GOAL A => Condense the paragraph of the Section 230 commentary that begins "Congress passed the Communications Decency Act" into one shorter sentence that keeps its main facts.
GOAL B => Resume the Section 230 commentary after its final sentence and carry it forward.

DAILY CALLER
The Internet Imperative Is Protect People by Restoring A Duty-of-Care
SCOTT CLELAND CONTRIBUTOR October 19, 2020 11:39 AM ET
How can American Internet law protect platforms from people but not protect people from platforms?
Congress passed the Communications Decency Act (CDA) as part of the 1996 Telecommunications Act to protect minors from indecent material, but in 1997 the Supreme Court struck down a key part intended to protect children from indecency online because it violated adults’ First Amendment rights.
The court retained Section 230’s “Good Samaritan” provision of the CDA, which intended to protect Internet platforms from people’s lawsuits if they moderated third-party content in good faith.
However, since then “many courts have construed the law [Section 230] broadly to confer sweeping immunity on some of the largest companies in the world,” according to Supreme Court Justice Thomas recently. He also added: “…Extending Section 230 immunity beyond the natural reading of the text can have serious consequences.”
In effect, Section 230 has descended into a de facto “Bad Samaritan” impunity loophole, according to the U.S. Department of Justice’s assessment of Section 230 recently.
This anti-Golden Rule loophole favors a Wild West, winner-take-all Internet where U.S. Internet platforms have no duty-of-care and no Golden Rule responsibilities to respect authority or people. Internet platforms can evade legal accountability, harm others and facilitate illicit activity without legal consequence, according to the U.S. DOJ.

(Dataset items)
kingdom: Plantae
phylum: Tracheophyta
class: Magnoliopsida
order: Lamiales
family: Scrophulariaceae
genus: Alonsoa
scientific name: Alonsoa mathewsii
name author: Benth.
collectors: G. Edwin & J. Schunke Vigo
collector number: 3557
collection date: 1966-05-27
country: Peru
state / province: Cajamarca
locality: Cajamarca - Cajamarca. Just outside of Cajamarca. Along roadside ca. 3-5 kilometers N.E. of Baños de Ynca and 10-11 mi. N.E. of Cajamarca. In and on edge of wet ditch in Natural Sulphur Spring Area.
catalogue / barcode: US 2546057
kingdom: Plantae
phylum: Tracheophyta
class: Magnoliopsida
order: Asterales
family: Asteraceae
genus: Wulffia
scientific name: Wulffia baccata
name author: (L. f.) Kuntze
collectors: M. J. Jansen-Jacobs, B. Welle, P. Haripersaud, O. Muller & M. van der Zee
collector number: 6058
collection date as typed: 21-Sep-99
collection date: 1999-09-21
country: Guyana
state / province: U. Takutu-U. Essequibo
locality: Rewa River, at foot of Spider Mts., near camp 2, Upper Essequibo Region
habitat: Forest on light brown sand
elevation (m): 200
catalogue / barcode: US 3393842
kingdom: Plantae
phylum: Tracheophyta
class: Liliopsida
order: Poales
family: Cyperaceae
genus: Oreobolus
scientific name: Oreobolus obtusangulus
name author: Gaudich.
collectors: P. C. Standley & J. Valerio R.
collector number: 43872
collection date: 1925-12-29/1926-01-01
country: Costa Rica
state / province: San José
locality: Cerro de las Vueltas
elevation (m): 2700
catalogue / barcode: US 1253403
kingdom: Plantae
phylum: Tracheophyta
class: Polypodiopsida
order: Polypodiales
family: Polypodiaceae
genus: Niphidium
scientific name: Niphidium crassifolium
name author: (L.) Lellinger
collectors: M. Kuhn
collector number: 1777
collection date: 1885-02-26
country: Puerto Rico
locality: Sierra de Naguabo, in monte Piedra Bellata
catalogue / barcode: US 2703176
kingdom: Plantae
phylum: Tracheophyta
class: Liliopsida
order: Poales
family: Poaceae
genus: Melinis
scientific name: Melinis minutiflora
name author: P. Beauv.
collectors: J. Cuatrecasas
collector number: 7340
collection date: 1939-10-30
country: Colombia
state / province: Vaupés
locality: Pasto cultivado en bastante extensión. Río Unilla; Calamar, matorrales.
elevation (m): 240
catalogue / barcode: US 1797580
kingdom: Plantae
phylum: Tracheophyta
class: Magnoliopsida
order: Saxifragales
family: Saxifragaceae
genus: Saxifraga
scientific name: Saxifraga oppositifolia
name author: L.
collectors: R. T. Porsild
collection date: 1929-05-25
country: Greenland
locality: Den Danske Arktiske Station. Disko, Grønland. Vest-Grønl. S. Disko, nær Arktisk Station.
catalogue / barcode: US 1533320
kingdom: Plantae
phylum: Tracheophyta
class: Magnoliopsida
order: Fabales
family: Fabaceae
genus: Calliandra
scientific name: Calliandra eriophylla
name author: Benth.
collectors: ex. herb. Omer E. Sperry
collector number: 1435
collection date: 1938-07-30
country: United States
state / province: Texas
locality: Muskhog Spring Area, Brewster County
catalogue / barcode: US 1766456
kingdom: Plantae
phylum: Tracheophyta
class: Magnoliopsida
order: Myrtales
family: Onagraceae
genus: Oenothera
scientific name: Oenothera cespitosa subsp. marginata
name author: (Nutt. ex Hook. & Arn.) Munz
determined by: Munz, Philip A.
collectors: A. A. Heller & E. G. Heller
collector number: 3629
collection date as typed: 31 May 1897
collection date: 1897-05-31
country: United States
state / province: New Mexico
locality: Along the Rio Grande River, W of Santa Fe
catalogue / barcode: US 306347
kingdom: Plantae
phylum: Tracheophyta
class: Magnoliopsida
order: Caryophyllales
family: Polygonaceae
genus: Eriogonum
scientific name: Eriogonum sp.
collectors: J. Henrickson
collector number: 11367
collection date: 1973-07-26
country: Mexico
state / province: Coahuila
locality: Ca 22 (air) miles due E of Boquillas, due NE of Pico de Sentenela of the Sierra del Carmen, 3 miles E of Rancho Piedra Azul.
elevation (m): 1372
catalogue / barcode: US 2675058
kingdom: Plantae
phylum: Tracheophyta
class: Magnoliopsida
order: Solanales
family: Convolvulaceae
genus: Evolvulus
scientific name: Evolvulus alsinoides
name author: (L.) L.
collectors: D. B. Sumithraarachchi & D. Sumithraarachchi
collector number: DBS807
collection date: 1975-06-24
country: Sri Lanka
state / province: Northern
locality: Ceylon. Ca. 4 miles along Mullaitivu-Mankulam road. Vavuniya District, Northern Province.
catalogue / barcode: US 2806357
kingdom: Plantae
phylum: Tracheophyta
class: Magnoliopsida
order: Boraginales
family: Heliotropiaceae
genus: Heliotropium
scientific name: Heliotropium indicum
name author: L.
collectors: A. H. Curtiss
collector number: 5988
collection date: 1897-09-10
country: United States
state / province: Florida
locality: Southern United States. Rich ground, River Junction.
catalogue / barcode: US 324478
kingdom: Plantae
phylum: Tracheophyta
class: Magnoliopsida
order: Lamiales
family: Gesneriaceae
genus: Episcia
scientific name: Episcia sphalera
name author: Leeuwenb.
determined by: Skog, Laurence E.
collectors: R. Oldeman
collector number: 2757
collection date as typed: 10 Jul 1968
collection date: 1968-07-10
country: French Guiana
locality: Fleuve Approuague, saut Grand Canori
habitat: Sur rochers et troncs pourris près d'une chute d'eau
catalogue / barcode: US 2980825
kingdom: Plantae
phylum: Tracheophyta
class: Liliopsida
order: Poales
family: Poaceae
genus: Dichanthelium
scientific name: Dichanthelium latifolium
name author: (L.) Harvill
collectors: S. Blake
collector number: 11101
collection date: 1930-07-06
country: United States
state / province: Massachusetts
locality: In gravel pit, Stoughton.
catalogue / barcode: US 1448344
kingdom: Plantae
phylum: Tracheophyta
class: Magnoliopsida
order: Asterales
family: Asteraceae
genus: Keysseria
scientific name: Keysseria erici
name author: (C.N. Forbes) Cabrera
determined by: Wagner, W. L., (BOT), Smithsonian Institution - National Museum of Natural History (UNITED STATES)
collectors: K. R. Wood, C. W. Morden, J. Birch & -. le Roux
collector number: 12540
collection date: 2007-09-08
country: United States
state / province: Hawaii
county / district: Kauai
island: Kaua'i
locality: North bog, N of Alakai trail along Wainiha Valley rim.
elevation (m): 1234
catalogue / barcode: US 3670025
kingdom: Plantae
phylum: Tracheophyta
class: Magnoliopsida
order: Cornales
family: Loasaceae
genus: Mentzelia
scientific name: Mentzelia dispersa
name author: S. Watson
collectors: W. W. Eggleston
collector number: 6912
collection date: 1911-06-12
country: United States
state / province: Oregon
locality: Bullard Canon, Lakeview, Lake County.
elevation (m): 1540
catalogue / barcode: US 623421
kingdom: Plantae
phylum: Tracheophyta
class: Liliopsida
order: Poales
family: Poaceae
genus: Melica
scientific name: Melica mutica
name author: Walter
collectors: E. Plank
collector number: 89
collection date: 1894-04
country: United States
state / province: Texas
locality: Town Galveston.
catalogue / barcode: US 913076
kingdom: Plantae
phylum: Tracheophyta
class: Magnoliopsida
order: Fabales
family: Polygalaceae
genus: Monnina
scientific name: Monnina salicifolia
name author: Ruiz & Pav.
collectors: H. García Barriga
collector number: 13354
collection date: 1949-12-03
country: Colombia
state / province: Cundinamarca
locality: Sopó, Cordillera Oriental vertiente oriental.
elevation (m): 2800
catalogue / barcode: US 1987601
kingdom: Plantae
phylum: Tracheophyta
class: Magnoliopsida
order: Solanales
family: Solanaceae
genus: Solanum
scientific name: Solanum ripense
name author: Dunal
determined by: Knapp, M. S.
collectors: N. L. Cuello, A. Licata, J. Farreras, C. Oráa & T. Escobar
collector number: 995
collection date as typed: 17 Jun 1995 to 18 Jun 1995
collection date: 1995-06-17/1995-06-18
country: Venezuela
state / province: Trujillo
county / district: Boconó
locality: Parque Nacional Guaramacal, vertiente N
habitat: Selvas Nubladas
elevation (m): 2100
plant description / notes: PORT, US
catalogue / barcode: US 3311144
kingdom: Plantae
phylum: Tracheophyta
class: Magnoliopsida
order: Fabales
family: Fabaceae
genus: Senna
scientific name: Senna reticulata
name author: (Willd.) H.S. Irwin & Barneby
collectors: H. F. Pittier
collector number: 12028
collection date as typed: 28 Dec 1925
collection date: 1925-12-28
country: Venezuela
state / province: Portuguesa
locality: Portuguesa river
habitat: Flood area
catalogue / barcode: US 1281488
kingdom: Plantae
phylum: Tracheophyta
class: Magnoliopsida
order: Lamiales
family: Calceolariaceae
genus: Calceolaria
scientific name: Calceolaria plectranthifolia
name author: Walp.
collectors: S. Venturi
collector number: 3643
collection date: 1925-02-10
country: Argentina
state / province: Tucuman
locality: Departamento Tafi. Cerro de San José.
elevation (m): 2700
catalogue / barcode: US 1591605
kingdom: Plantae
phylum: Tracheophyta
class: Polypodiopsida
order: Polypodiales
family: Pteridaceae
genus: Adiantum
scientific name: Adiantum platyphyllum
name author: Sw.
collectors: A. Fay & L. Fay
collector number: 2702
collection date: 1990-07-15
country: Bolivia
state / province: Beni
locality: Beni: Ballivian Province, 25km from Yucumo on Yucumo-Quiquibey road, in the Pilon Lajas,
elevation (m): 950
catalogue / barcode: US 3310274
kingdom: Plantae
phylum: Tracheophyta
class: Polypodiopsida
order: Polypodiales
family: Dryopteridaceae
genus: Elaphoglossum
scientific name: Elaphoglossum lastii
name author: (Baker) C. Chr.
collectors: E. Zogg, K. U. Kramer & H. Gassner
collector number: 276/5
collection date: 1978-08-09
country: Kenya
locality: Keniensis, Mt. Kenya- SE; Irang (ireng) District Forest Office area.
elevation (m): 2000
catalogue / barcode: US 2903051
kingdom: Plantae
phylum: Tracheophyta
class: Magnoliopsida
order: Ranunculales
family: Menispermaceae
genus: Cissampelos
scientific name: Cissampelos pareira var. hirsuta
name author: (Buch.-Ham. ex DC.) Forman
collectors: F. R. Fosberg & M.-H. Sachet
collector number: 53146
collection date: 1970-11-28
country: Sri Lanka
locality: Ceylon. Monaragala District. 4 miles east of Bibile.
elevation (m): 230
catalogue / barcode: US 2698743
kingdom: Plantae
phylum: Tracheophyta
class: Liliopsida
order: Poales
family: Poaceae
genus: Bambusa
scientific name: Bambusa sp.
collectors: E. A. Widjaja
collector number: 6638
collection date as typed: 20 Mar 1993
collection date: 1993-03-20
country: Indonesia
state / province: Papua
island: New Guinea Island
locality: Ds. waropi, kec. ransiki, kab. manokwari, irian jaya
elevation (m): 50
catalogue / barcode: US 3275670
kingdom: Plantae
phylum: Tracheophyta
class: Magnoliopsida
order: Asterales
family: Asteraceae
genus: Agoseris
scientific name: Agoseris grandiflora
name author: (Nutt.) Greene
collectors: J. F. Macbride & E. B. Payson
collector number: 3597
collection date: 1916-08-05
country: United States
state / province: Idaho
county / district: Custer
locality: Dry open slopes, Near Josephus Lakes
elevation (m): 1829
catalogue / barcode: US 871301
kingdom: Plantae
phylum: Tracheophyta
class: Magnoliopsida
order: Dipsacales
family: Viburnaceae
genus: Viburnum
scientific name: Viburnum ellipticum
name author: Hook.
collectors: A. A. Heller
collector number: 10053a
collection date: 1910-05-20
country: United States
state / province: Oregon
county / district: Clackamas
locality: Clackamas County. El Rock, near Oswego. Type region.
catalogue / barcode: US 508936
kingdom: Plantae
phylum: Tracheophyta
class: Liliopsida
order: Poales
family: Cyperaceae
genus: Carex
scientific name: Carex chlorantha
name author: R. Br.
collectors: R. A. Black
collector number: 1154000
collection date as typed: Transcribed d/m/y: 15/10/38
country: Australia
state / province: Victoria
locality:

RESPONSE A => Congress passed the Communications Decency Act within the 1996 Telecommunications Act to protect minors from indecent material, but in 1997 the Supreme Court struck down a key child-protection part because it violated adults' First Amendment rights.

RESPONSE B =>
The Internet Imperative problem is that America’s only Internet law has been interpreted by courts to protect online platforms, but not protect people from online harms as Congress clearly intended. The bipartisan solution is amending Section 230 to restore a duty-of-care, i.e., restore the balance inherent in freedom-with-responsibility and in the Golden Rule.
No Duty of Care Online Is Unsound Public Policy
A recent U.S. Department of Justice letter to Congress on Section 230 warned: “For too long Section 230 has provided a shield for online platforms to operate with impunity… to escape liability even when they knew their services were being used for criminal activity… [and] to evade laws and regulations applicable to brick-and-mortar competitors” [i.e., accountability arbitrage.]”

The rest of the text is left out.